Arriving from a rare week of sunshine in Glasgow to a fairly dull and chilly Inverness would normally be a bit of a mood killer but a quick gander around the Brew at the Bog arena quickly rectifies this. What this festival may lack in size, it makes up for with its warm audiences, tasty burritos and quirky location. The main stage can be found only 100 yards away from your tent in a garden area outside, while a quick walk around the mazy farm buildings will find you the cosy, wonderfully decorated Bloc and Northern Roots stages, along with a good choice of bars serving up some local brew. This is a festival with real heart; it feels, more than anything, like you’re attending an event at your friend’s house. The sun may not properly appear until the following day but it doesn’t matter a jot.

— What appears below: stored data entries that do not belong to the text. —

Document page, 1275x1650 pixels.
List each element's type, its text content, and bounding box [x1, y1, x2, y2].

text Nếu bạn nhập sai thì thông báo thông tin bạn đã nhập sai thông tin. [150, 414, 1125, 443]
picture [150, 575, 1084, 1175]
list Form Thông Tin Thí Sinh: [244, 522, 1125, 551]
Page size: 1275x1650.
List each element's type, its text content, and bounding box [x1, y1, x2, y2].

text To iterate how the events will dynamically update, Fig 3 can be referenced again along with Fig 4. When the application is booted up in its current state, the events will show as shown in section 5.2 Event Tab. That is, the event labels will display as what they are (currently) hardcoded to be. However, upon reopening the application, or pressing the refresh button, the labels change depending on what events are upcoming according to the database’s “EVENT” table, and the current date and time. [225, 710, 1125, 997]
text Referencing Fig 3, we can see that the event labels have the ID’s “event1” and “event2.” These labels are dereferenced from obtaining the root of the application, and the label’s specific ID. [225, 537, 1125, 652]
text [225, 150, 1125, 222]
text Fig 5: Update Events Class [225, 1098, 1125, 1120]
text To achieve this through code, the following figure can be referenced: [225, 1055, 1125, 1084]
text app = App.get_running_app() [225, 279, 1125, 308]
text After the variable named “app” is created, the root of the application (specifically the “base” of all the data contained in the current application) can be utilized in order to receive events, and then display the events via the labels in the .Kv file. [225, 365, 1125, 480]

As it has in previous years, the lineup offers a mixture of familiar faces along with a host of new acts to become acquainted with. Local singer songwriter James Mackenzie serves up a passionate performance in front of a familiar crowd on the Northern Roots stage in the afternoon, accompanied by regular collaborator Chris Gorman on keys. He puts energy into every song, offering lovely harmonies and enough singalong moments to get the crowd going in this earlier timeslot.
What makes the lineup so exciting this year is the sheer variety on offer. From laid-back acoustic moments, you can walk round the corner and see Ex Libras on the main stage; full of heavy synths, crackling atmospherics and soaring vocals from energetic frontman Amit Sharma. The Van T’s follow with yet another storming performance, proving why there is such a buzz around them at the moment. Their nineties-inspired grunge-pop sound brings some attitude to proceedings, the band oozing coolness with each guitar riff. While at first the van Thompson sisters’ threaten to be drowned out by distortion, they quickly get into their stride and deliver a fantastic set, ‘Growler’ and ‘Laguna Babe’ proving obvious highlights; particularly by the two men at the front who have been making the most of the local beers on offer. Their new song ‘Blood Orange’ also sees a live outing, exemplifying everything we love about the band; a moody verse leading up to an amped-up chorus with a wonderfully tempestuous guitar solo to follow.
A triple whammy of local bands follow in the shape of Schnarff Schnarff, Lional and PAWS. The former have developed into a very tight live act with frontman Myles Bonnar more than up for the occasion and giving off lots of energy which feeds into the growing crowd. ‘This is How We Get Some’ proves to be a big highlight of their set. Meanwhile the much-talked about WOMPS deliver an exciting set on the Bloc Stage, full of heavy percussion and ramshackle, noisy guitars with a pop edge.
Of course, stumbling across brilliant bands you’ve never seen or heard of before is what makes these small festivals so much fun; and that’s exactly what happens in the case of Lional. They have a post-punk/noir-pop/indie sound that is reminiscent of Interpol or Joy Division, with wonderfully deep vocals from the melancholic frontman Joshua McKenzie. Their set goes down a storm with their local fanbase, particularly a fantastic cover of Bowie’s ‘Let’s Dance’ which stays very true to the original.
The night then closes with a typically energetic set from Bossy Love, who recently won spaces to play at this year’s Glastonbury after entering this year’s Emerging Talent Competition. Led by Amandah Wilkinson, formerly of Operator Please, and John Baillie Jnr, formerly of Dananananakroyd, the group have been making a reputation for themselves around Glasgow for their captivating live performances, and it’s easy to see why. Tracks like ‘Sweat It Out’ and ‘Want Some’ have the crowd jumping with Wilkinson proving herself to have real starpower as frontwoman, holding the crowd in the palm of her hand from the get-go. The Bloc stage turns into a bouncing club for their 40 minute set with the audience begging for more at the end; a must-see live act and a huge highlight of the weekend.
They finish just in time to catch the end of the Lafontaines’ headline set at the main stage. With temperatures now plummeting, frontman Kerr Okan tells the crowd, ‘We’ve came up from sunny Glasgow to possibly the coldest place I’ve ever been’. However, it doesn’t stop the band delivering a high octane set and doing just what they do best. With ‘Castle’ and ‘Shark in the Water’ proving huge highlights, their rap-rock, genre-defying set goes down a storm, full of enough singalong moments to please the dedicated group of fans at the front who are hoisted up on shoulders with each song. Of course, the band are now used to playing in front of much bigger crowds by now (whether it’s because it’s a work day or because of the weather, Friday’s attendance is noticeably smaller than Saturday; something that could possibly be considered when planning in the future) but Okan works the crowd perfectly with good banter between songs. As it only can at a festival, the set finishes with two fully-clad power rangers fighting onstage. What’s not to love?